◆ TASK INSTRUCTIONS
Using the records below, write out the line with "# Using Matchers" and each line after it through the final one, exactly, and only those.

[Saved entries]
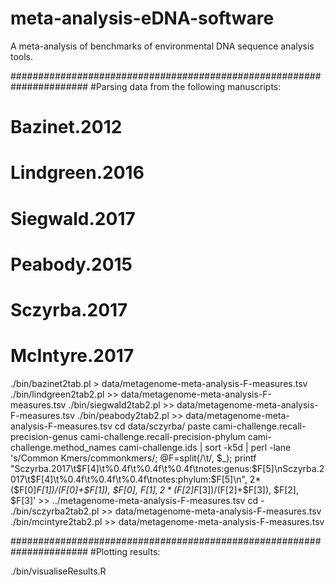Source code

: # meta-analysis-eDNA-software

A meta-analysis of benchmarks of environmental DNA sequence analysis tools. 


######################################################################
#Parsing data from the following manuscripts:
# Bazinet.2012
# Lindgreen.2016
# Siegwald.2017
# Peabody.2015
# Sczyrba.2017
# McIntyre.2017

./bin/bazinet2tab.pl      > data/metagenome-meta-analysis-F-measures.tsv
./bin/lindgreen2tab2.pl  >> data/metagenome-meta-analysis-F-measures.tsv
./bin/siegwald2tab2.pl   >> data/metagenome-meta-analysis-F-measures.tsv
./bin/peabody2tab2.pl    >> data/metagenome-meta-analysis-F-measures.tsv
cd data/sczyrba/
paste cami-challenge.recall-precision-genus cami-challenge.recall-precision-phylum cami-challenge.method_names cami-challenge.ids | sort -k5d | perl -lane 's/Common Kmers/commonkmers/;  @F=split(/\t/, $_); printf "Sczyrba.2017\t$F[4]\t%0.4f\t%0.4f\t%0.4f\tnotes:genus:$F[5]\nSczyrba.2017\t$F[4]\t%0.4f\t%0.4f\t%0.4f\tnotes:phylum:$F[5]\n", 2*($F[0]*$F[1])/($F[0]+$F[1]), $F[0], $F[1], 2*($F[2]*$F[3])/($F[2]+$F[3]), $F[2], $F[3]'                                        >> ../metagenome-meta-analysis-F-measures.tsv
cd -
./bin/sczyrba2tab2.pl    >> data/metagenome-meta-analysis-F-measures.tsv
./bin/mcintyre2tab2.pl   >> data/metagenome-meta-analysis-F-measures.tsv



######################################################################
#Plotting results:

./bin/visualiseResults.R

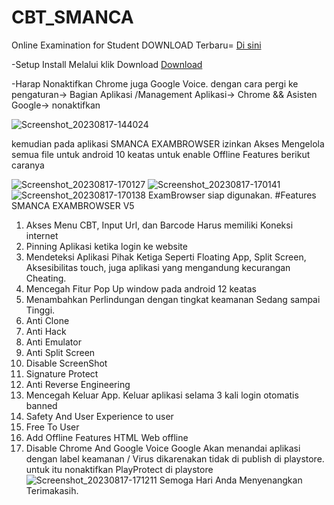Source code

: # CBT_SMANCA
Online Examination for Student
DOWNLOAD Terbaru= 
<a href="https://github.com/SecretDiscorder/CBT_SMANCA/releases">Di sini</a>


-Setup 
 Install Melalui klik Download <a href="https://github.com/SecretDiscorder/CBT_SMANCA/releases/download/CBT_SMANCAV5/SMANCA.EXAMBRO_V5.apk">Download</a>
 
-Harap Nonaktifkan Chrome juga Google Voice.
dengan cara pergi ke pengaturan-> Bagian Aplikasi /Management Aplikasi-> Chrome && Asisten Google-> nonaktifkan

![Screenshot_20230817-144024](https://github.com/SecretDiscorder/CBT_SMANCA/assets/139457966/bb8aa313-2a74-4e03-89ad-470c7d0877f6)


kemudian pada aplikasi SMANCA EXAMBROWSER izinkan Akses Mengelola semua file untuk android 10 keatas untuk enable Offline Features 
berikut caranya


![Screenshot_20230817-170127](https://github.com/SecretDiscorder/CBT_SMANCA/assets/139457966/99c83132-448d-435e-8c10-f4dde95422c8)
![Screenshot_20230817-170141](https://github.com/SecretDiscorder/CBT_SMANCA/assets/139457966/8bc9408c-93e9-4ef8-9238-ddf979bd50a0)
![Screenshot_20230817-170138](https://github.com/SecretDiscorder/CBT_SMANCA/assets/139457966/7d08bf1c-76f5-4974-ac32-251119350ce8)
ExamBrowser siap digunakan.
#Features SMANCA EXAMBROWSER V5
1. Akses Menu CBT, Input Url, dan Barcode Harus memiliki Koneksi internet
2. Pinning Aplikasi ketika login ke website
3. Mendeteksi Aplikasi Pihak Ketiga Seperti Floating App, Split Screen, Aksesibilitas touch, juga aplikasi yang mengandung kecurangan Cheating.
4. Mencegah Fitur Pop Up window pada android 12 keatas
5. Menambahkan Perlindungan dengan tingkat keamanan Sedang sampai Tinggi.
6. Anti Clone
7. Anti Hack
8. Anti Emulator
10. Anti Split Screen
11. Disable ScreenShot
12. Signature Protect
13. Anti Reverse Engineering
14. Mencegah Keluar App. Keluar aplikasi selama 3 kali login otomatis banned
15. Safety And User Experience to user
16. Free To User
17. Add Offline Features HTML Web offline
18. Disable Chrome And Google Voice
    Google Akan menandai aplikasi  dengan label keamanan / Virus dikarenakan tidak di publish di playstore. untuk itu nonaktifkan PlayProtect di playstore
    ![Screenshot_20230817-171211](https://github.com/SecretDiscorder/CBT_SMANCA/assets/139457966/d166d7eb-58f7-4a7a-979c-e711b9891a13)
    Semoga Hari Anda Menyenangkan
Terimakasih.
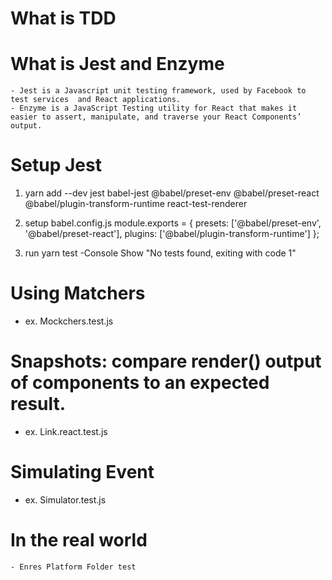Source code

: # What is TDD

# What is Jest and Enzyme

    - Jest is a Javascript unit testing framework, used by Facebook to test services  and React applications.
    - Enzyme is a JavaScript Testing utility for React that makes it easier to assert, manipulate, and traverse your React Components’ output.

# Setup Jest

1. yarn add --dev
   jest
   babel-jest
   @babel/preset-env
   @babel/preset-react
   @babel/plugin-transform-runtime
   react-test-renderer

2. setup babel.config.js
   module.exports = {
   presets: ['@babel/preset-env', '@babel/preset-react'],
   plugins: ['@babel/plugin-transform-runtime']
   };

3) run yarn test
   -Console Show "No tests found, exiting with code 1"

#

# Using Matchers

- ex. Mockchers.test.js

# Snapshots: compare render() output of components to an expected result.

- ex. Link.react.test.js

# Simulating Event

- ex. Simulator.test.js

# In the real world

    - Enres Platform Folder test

◆ EXERCISE RESULT
# Using Matchers

- ex. Mockchers.test.js

# Snapshots: compare render() output of components to an expected result.

- ex. Link.react.test.js

# Simulating Event

- ex. Simulator.test.js

# In the real world

    - Enres Platform Folder test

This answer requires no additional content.